Flash forward to 2001, however, and the situation was very different.
This was the year that the country’s megalomaniac leader Saparmurat
Niyazov a.k.a. Turkmenbashi published his Ruhnama (”Book of the
Soul”), a rambling concoction of autobiography, bogus history, moral
platitudes and appalling poetry. The Ruhnama soon became (literally)
required reading as schoolchildren, university students, government
workers and anyone planning to take his driver’s test had to prove their
knowledge of the gibberish between its covers. It was displayed
alongside the Koran in mosques; it was launched into space. Read it
three times and you were guaranteed entry to Paradise; criticize the
book and you’d spend five years in jail.

In spite of all his success, Turkmenbashi remained jealous of literary
rivals. New books by authors popular under the Soviet regime went
unpublished, while their older works were available only second hand.
Anyone who tried to circumvent these restrictions landed in hot water.
For instance, Rahim Esenov the author of 30 books during the Soviet
era was forced to publish his three-decades-in-the-making historical epic
The Crowned Wanderer in Moscow in 2003; when he attempted to
smuggle 800 copies into Turkmenistan he was accused of “inciting
hatred” and placed under house arrest. International pressure got him to
New York to receive the PEN “Freedom to Write” award in April 2006, but
his book remained banned at home.

In February 2006 meanwhile Turkmenbashi declared war on authors of
the past: “Nobody reads books, people don’t go to libraries,” he
declared. “Central and student libraries will remain; the remainder need
to close.” But the war on reading had begun much earlier, specifically in
1993 when Turkmenistan had switched from the Cyrillic to the Latin
script. At a stroke, all new books were rendered inaccessible to the older
generation, while older books became inaccessible to the younger
generation. And with Russian language education on the decline, books
in that language were increasingly indecipherable. The nearly five million
Turkmen were left with the solipsistic ramblings of their “father”—who
continued to churn out volumes of poetry, history and even a sequel to
the Ruhnama before he died in December 2006, only to be replaced by
his personal dentist, Gurbanguly Berdymukhammedov.

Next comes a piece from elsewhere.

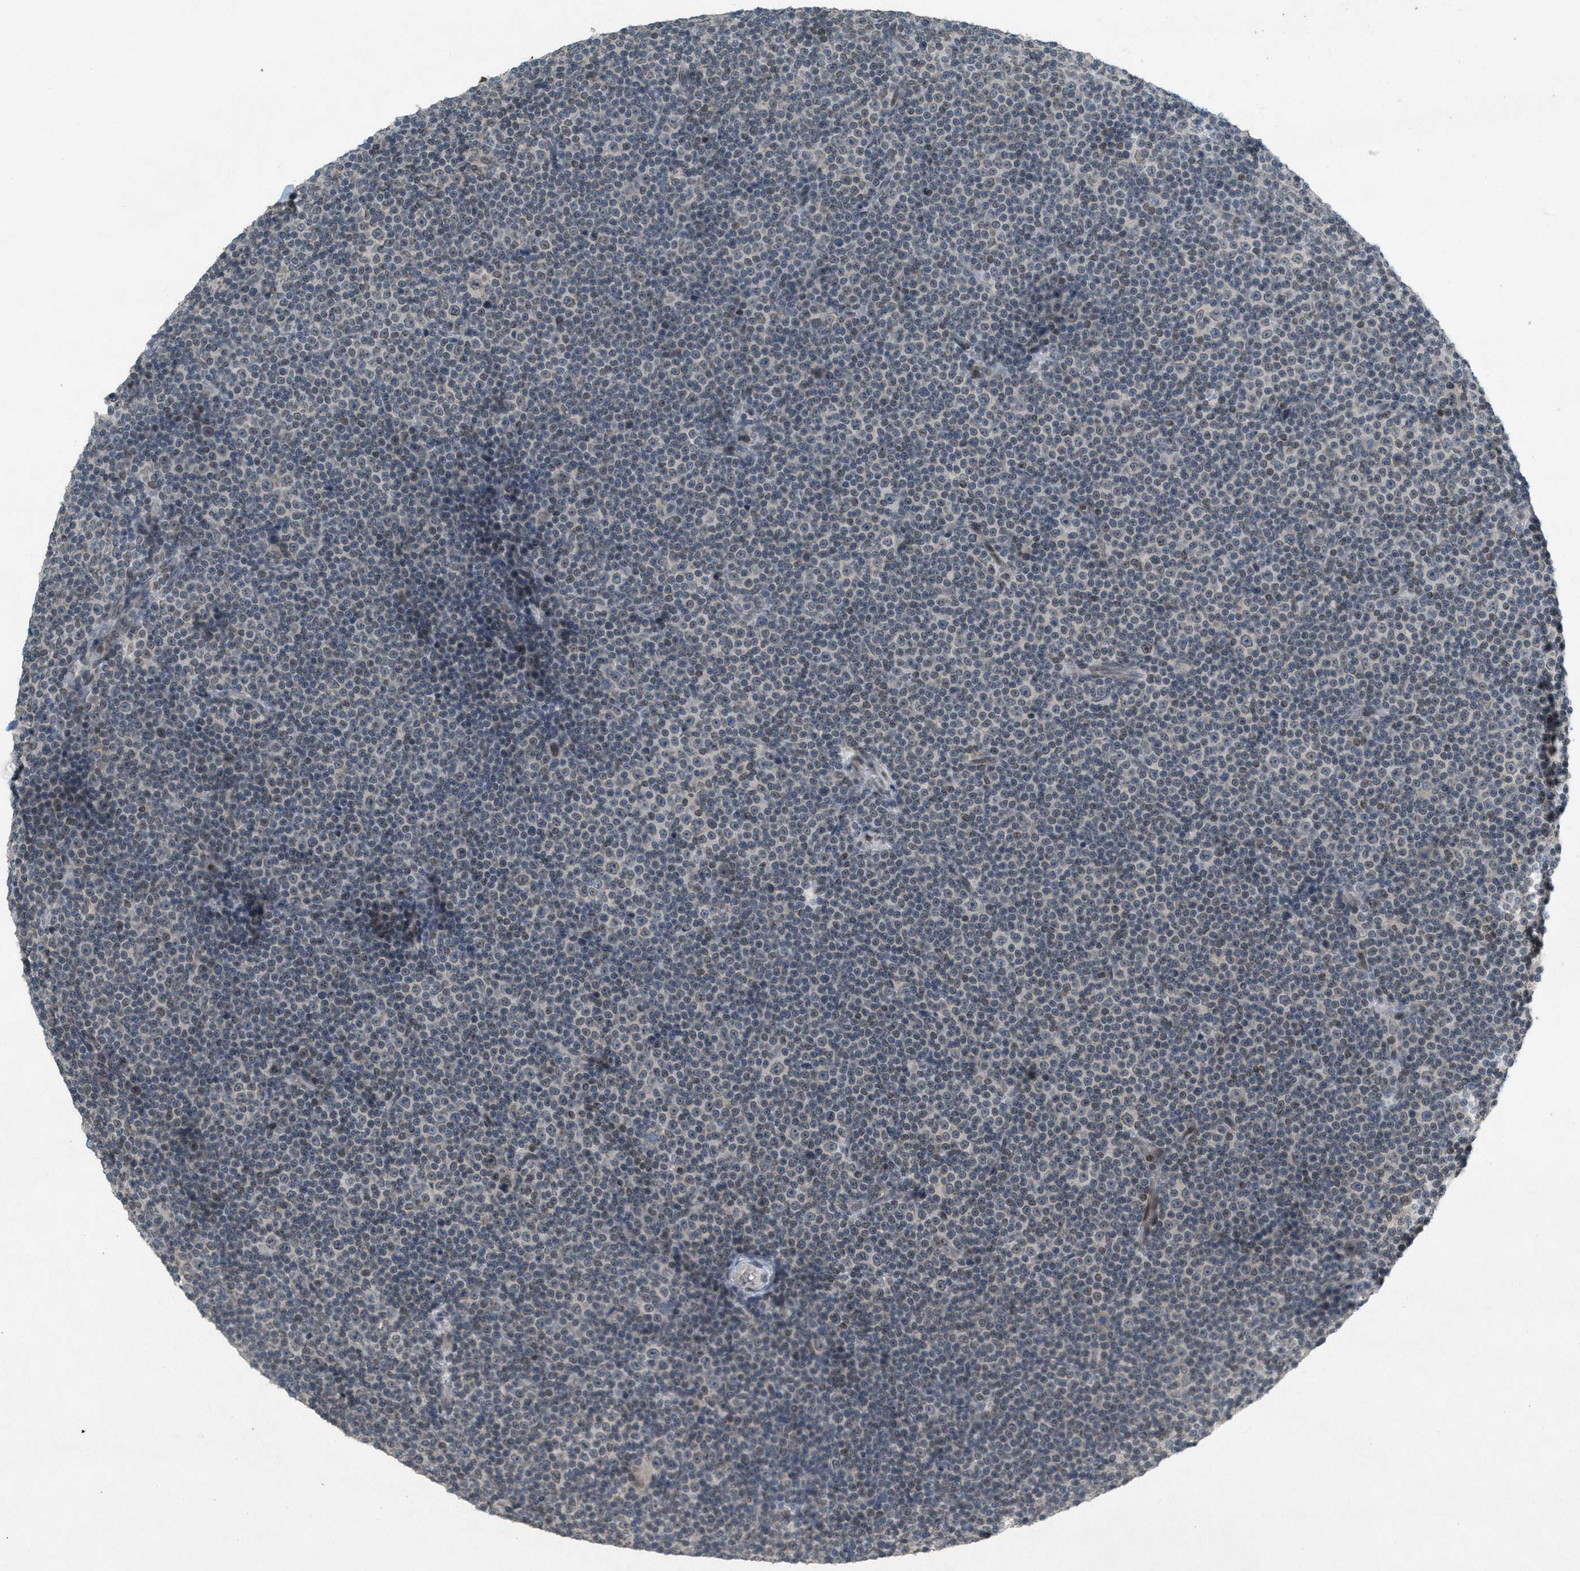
{"staining": {"intensity": "weak", "quantity": "<25%", "location": "cytoplasmic/membranous,nuclear"}, "tissue": "lymphoma", "cell_type": "Tumor cells", "image_type": "cancer", "snomed": [{"axis": "morphology", "description": "Malignant lymphoma, non-Hodgkin's type, Low grade"}, {"axis": "topography", "description": "Lymph node"}], "caption": "Photomicrograph shows no significant protein positivity in tumor cells of low-grade malignant lymphoma, non-Hodgkin's type.", "gene": "ABHD6", "patient": {"sex": "female", "age": 67}}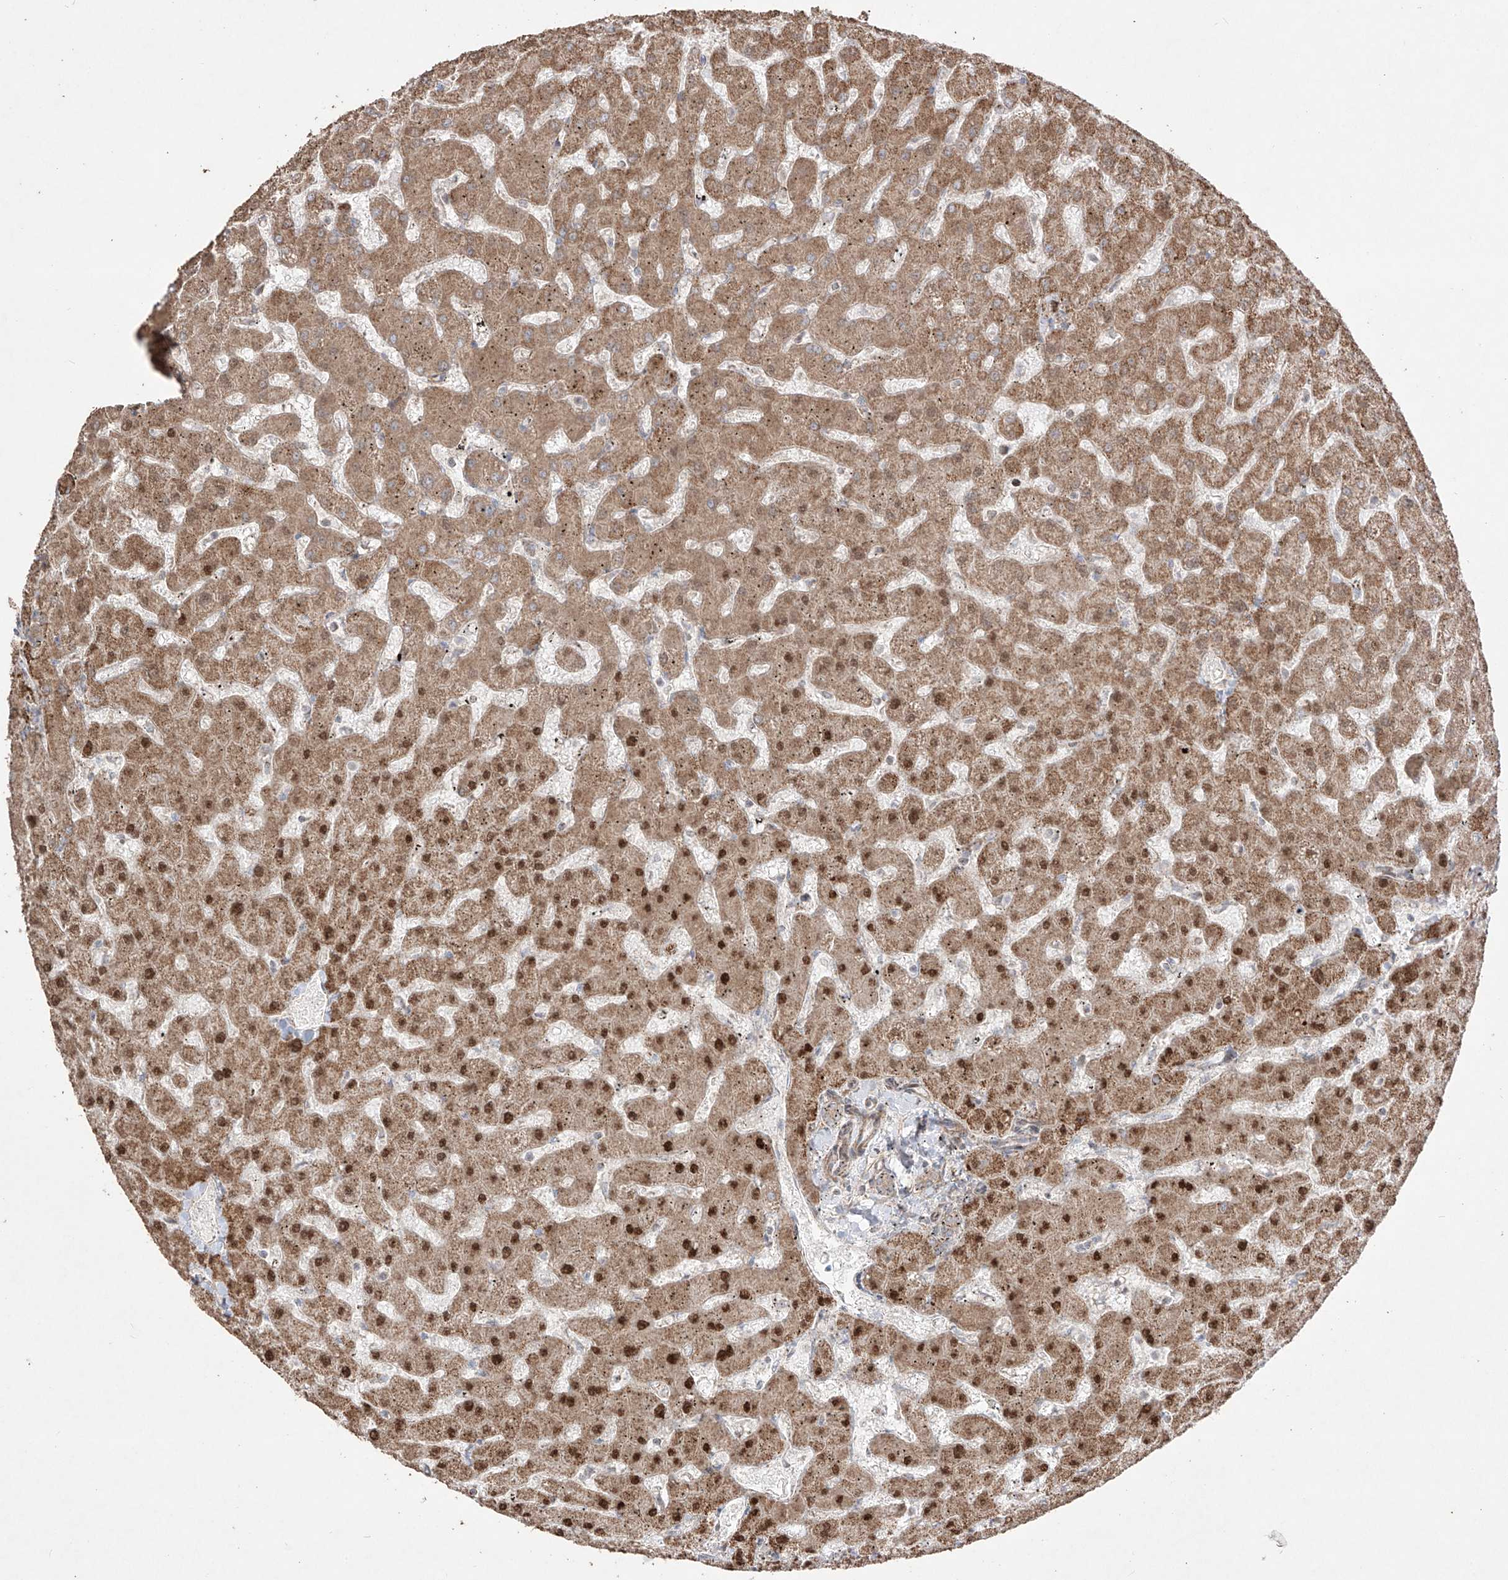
{"staining": {"intensity": "weak", "quantity": ">75%", "location": "cytoplasmic/membranous"}, "tissue": "liver", "cell_type": "Cholangiocytes", "image_type": "normal", "snomed": [{"axis": "morphology", "description": "Normal tissue, NOS"}, {"axis": "topography", "description": "Liver"}], "caption": "IHC (DAB) staining of unremarkable liver shows weak cytoplasmic/membranous protein positivity in about >75% of cholangiocytes. (Stains: DAB in brown, nuclei in blue, Microscopy: brightfield microscopy at high magnification).", "gene": "YKT6", "patient": {"sex": "female", "age": 63}}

Since then Turkmenistan has remained an isolated totalitarian state, and
without a raving megalomaniac to attract international attention, media
reports on the country are rarer than ever. This September, however, a
Turkmen delegation attended the Moscow International Book Fair for the
first time in fifteen years, a striking development considering the cultural
apocalypse that was raging only three years ago. State media reported
optimistically on what was achieved:

“For the first time in a long time, the Turkmen publishers reminded the
Russian publishing market of their existence. They did it not as timid
beginners, but as having a status of worthy holders of advanced
technology able to handle the most complex orders.”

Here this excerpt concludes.